Description
« Le mot “infractus”, ce mot des pauvres, des illettrés, des apeurés, je veux qu’il soit un mot puissant et vigoureux comme un chevalier, désignant le sentiment d’être brisé du dedans, d’être vaporeux et en lambeaux, sans base distincte. » Ce mot qui surgit à l’annonce de l’infarctus de son frère, Angela Lugrin s’en empare comme d’un « lieu-caverne » sur les parois duquel se profile l’ombre de leur lien de frère et sœur.

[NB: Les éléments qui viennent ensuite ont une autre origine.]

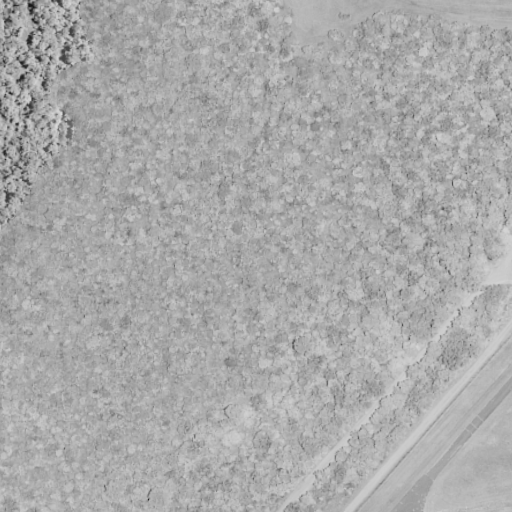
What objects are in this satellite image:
road: (492, 407)
road: (435, 471)
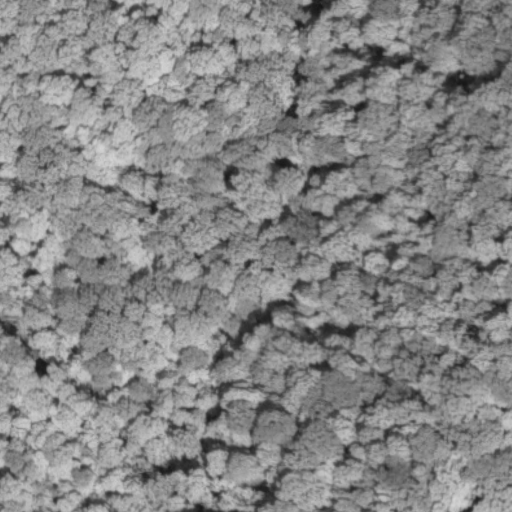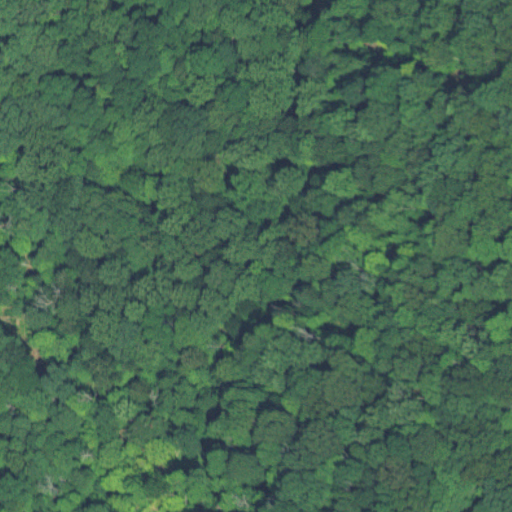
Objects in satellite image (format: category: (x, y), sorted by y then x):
road: (272, 440)
road: (97, 450)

Si son frère se méfie des mots, Angela Lugrin sent au contraire qu’en ce moment de fracas elle doit de toute urgence écrire, faire battre le cœur de leur « amour indéfectible », pulser leur « langue commune » et réanimer… les vacances, les voyages, les fous rires, les parents, leur groupe punk, leur tendresse pour les bas-côtés et ceux qui y trouvent refuge. Ce recours à l’écriture est bercé par les livres témoins, par les mots de Racine, Duras, Quignard, Rousseau ou Bonnefoy qui, l’auteure le sait, portent et tiennent debout celui qui chancelle.

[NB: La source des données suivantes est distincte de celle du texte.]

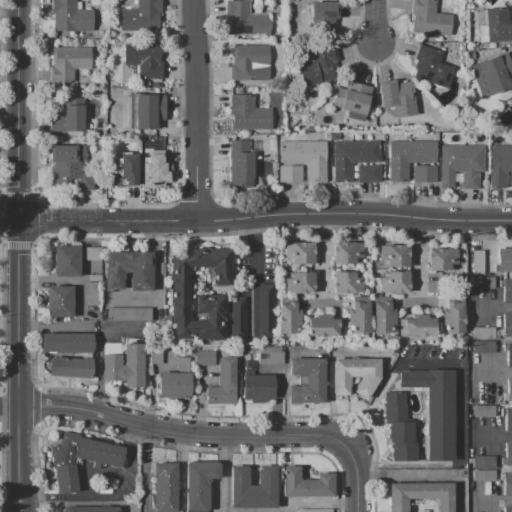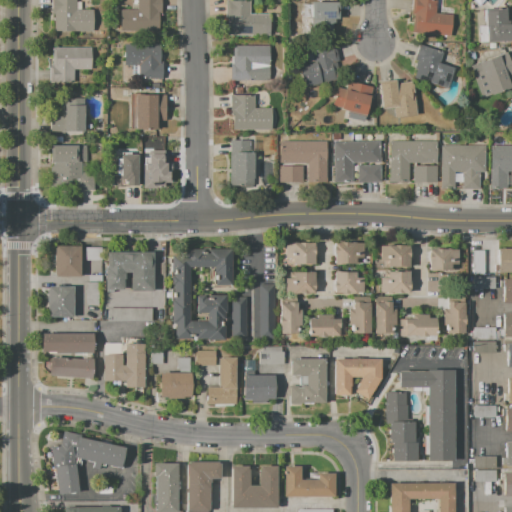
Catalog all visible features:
building: (322, 15)
building: (69, 17)
building: (70, 17)
building: (140, 17)
building: (323, 17)
building: (141, 18)
building: (427, 18)
building: (430, 18)
building: (243, 19)
building: (245, 19)
road: (375, 21)
building: (497, 25)
building: (494, 26)
building: (143, 58)
building: (144, 59)
building: (67, 62)
building: (248, 62)
building: (67, 64)
building: (250, 64)
building: (318, 67)
building: (430, 67)
building: (431, 67)
building: (318, 68)
building: (495, 72)
building: (490, 74)
building: (396, 97)
building: (353, 98)
building: (351, 99)
building: (398, 101)
road: (18, 110)
building: (145, 110)
road: (195, 110)
building: (146, 111)
building: (247, 112)
building: (247, 113)
building: (68, 116)
building: (68, 118)
building: (290, 152)
building: (366, 152)
building: (422, 152)
building: (304, 156)
building: (350, 157)
building: (406, 157)
building: (241, 159)
building: (314, 160)
building: (343, 161)
building: (398, 162)
building: (239, 163)
building: (143, 164)
building: (449, 164)
building: (71, 165)
building: (460, 165)
building: (471, 165)
building: (499, 165)
building: (499, 165)
building: (68, 166)
building: (153, 168)
building: (511, 168)
building: (122, 170)
building: (288, 173)
building: (367, 173)
building: (422, 173)
building: (290, 174)
building: (368, 174)
building: (423, 174)
building: (128, 190)
road: (1, 195)
road: (17, 195)
road: (33, 195)
road: (37, 197)
road: (40, 203)
road: (40, 220)
traffic signals: (20, 221)
road: (266, 221)
road: (40, 238)
road: (38, 243)
road: (16, 245)
road: (32, 245)
road: (254, 247)
building: (298, 252)
building: (300, 252)
building: (346, 252)
building: (346, 252)
building: (92, 253)
building: (393, 255)
building: (394, 256)
road: (421, 256)
road: (325, 259)
building: (441, 259)
building: (442, 259)
building: (65, 260)
building: (66, 260)
building: (503, 260)
building: (504, 260)
building: (476, 261)
building: (477, 262)
building: (127, 269)
building: (128, 271)
building: (93, 278)
road: (155, 279)
building: (345, 282)
building: (347, 282)
building: (393, 282)
building: (393, 282)
building: (481, 282)
building: (483, 282)
building: (298, 283)
building: (299, 283)
building: (506, 290)
building: (507, 290)
building: (89, 293)
building: (91, 293)
building: (197, 293)
building: (197, 294)
building: (58, 301)
building: (59, 301)
road: (492, 307)
building: (264, 310)
building: (264, 310)
building: (126, 314)
building: (128, 314)
building: (358, 314)
building: (382, 314)
building: (358, 315)
building: (381, 315)
building: (452, 316)
building: (453, 316)
building: (288, 317)
building: (236, 318)
building: (239, 318)
building: (288, 318)
building: (506, 324)
building: (506, 324)
building: (325, 325)
building: (416, 325)
building: (416, 325)
building: (324, 326)
building: (482, 332)
building: (482, 332)
building: (65, 342)
building: (66, 343)
building: (481, 346)
building: (483, 346)
building: (251, 352)
building: (268, 354)
building: (508, 354)
building: (509, 354)
building: (269, 356)
building: (154, 357)
building: (202, 357)
building: (205, 357)
park: (1, 363)
building: (122, 363)
building: (182, 363)
building: (123, 364)
road: (20, 366)
building: (69, 366)
building: (247, 366)
building: (69, 367)
road: (491, 371)
road: (1, 374)
building: (353, 375)
building: (354, 375)
building: (306, 380)
building: (307, 380)
building: (222, 383)
building: (222, 383)
building: (173, 384)
building: (174, 385)
road: (457, 385)
building: (256, 387)
building: (257, 387)
building: (508, 388)
building: (508, 388)
building: (395, 406)
building: (434, 408)
road: (10, 409)
building: (433, 409)
building: (482, 410)
building: (482, 412)
road: (1, 418)
building: (507, 418)
building: (508, 419)
building: (398, 427)
building: (400, 431)
road: (184, 434)
road: (508, 437)
building: (404, 451)
building: (507, 452)
building: (508, 453)
road: (505, 456)
building: (80, 458)
building: (80, 458)
building: (480, 461)
building: (484, 462)
building: (482, 475)
building: (483, 476)
road: (356, 478)
building: (199, 483)
building: (305, 483)
building: (506, 483)
building: (198, 484)
building: (305, 484)
building: (507, 484)
building: (164, 486)
building: (165, 487)
building: (252, 487)
building: (252, 487)
building: (417, 497)
building: (419, 497)
road: (508, 502)
road: (505, 503)
building: (506, 508)
building: (89, 509)
building: (92, 509)
building: (507, 509)
building: (313, 510)
building: (314, 510)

Angela Lugrin nous fait entendre ici une nouvelle fois la puissance de l’écriture et de la littérature qui savent, parfois, border l’innommable quand il fait effraction dans notre réalité quotidienne.
Notes de lecture
« Infarctus — mot latin et terme savant pour dire angine de poitrine. Infractus, néologisme d’inspiration latine d’un emploi populaire pour exprimer combien l’effraction du réel nous brise aussi intérieurement, et fait surgir des souvenirs enfouis dans la mémoire du corps, véritable bibliothèque intime d’images puzzle. Ici, c’est l’accident cardiaque de son frère qui vient bouleverser le cours d’une journée d’Angela Lugrin. Une artère bouchée dans le corps du frère médecin, et c’est tout le réel qui s’emballe : un passé fragmentaire réapparaît, faisant dévier la flèche temporelle du quotidien. Angela Lugrin narre une autre « journée particulière » que celle du drame d’Ettore Scola : elle est scandée par trente-et-une vignettes qui racontent “vingt-quatre heures de la vie d’une femme”, ou plutôt des vies d’une femme, tour à tour sœur, mère, fille de, belle-sœur, enseignante, adolescente voyageuse, baroudeuse, enfant turbulente, chanteuse, contemplatrice ou encore lectrice. La première vignette s’ouvre, à 6h30, sur l’annonce de l’infarctus du frère tant aimé. La dernière signale qu’un tour du cadran a bien été accompli, et que la vie tendue vers le futur peut se déployer : il est de nouveau 6h30, mais cette fois “C’est une belle journée qui commence” et un très beau livre qui s’achève.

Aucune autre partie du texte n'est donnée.